Exercise brief -
Copy every line of text in the listing below without alteration, omitting the pictures.
═════ Material supplied ═════
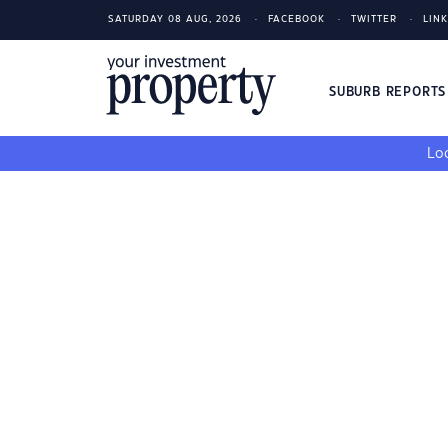
SATURDAY 08 AUG, 2026
FACEBOOK
TWITTER
LIN
SUBURB REPORT
Loo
═════
Worked solution -
SATURDAY 08 AUG, 2026
FACEBOOK
TWITTER
LIN
SUBURB REPORT
Loo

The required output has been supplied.